> **Input data**:
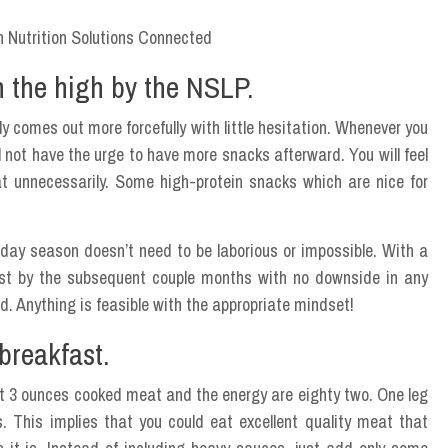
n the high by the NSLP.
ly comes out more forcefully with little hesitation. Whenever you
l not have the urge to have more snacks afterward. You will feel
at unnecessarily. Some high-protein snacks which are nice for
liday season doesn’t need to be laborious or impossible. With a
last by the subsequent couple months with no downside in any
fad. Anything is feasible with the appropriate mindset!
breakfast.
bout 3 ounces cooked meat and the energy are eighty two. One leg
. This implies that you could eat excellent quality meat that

* * *

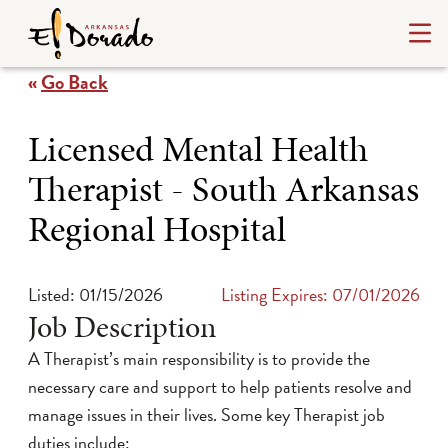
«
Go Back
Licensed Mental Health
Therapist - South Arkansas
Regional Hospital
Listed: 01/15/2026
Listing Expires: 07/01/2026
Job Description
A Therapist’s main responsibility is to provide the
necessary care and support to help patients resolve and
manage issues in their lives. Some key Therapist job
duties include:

* * *

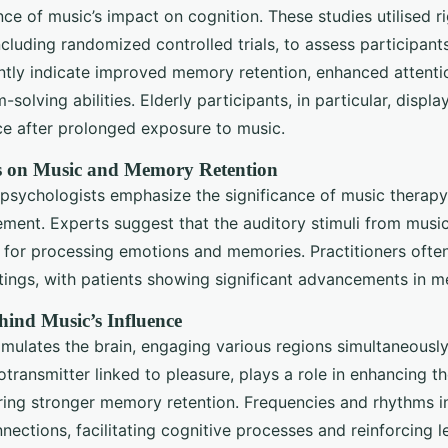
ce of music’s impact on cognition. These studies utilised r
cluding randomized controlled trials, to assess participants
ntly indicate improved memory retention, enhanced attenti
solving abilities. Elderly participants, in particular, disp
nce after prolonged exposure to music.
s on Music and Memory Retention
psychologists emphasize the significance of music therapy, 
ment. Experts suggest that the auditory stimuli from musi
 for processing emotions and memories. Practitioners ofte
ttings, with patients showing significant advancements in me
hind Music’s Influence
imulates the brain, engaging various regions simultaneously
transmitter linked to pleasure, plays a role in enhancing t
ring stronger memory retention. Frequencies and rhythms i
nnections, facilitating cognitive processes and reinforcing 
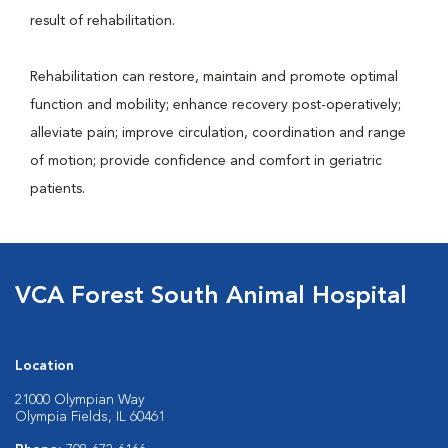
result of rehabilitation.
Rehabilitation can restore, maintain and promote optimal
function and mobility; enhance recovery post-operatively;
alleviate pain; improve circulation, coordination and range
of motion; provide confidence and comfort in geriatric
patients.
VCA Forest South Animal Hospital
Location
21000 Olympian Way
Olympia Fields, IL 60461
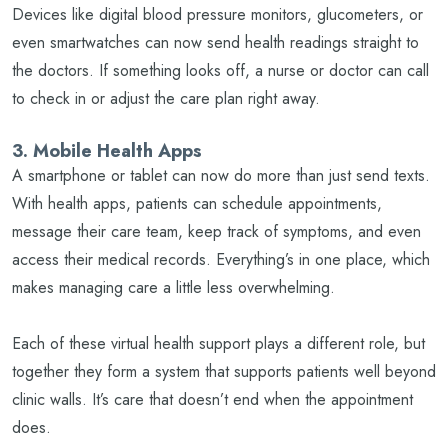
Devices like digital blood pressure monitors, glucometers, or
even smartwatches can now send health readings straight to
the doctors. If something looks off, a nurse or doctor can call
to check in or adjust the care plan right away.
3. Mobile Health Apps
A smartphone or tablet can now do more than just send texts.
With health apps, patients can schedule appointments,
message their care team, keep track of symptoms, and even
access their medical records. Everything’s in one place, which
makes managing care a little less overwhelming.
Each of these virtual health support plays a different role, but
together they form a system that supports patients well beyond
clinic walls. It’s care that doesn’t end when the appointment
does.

> **Task statement**: Could you copy each line of the material that holds "snacks"?

> **Result below**:
l not have the urge to have more snacks afterward. You will feel
at unnecessarily. Some high-protein snacks which are nice for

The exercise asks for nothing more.